I turned the film off after Jimmie is beating his chest after the Newby (Mawbey) murders saying, I've declared war.  That's what I've done, I've declared war.

Yet the Newbys have been depicted as being very kind to he and Ethel. It's all just too contradictory for me, as well as downright dishonest and didactic.

The truly frightening thing is that many Australian school children were forced to read the book and possibly watch the film as part of their high school English curriculum. They would have no way of knowing that what they were being led to believe was the truth was in fact a pack of lies.

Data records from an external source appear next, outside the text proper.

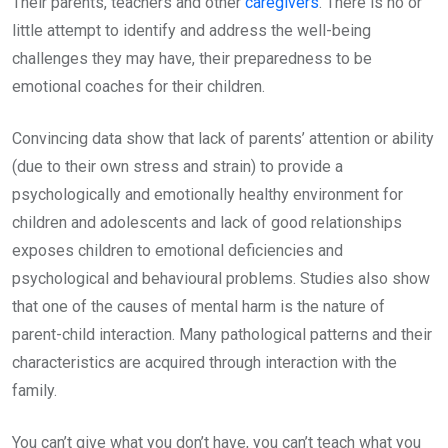
Their parents, teachers and other
caregivers
. There is no or
little attempt to identify and address the well-being
challenges they may have, their preparedness to be
emotional coaches for their children.
Convincing data show that lack of parents’ attention or ability
(due to their own stress and strain) to provide a
psychologically and emotionally healthy environment for
children and adolescents and lack of good relationships
exposes children to emotional deficiencies and
psychological and behavioural problems. Studies also show
that one of the causes of mental harm is the nature of
parent-child interaction. Many pathological patterns and their
characteristics are acquired through interaction with the
family.
You can’t give what you don’t have, you can’t teach what you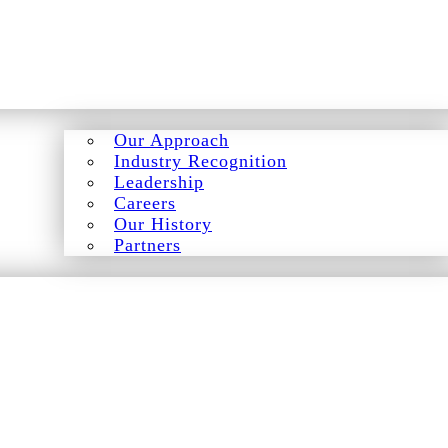
Our Approach
Industry Recognition
Leadership
Careers
Our History
Partners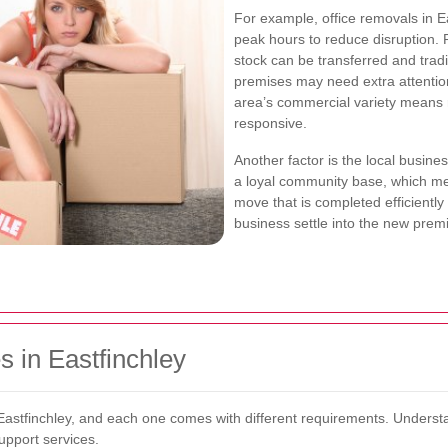
For example, office removals in 
peak hours to reduce disruption. 
stock can be transferred and trad
premises may need extra attention
area’s commercial variety means r
responsive.
Another factor is the local busine
a loyal community base, which mea
move that is completed efficiently
business settle into the new prem
 in Eastfinchley
astfinchley, and each one comes with different requirements. Understa
upport services.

The wool was well and truly being pulled over their eyes.
 

Sunday, February 15, 2015

MOVIE "THE CHANT OF JIMMIE BLACKSMITH" REVISITED

I caught the second half of the movie based on the life Jimmy Governor, "The Chant of Jimmie Blacksmith" on National Indigenous TV (NITV) last night.
When I first saw it after it first came out in 1978, I was shocked by the cruelty depicted in it.
I walked out when the fictional Jimmie's brother was brutally shot.
It had seemed to me at age 30 a dark and brooding angry film.

Last night I was impressed with all its positive features.
In particular the top class cinematography and music.
I also picked up on things I would not have noticed, or even known about, before.
Like the symbolism of rocks and tree branches and other motifs woven throughout the visual narrative.
There were lots of factual errors in the story, but the book written by Thomas Keneally, was always presented as a novel, as fiction, not fact.

The movie is free to watch on YouTube.
I'll get back to you with more commentary when I've had another look.

Meantime, I recommend the director Fred Schepisi consider relaunching the film on the Australian national cinema circuit.
The general viewing public is much more educated about Aboriginal culture now, and negative attitudes towards Aborigines have changed.
That's a huge step forward in less than 40 years since the film first appeared.
Schepisi deserves to recoup some of the $250,000 he invested in the film, all of which he lost.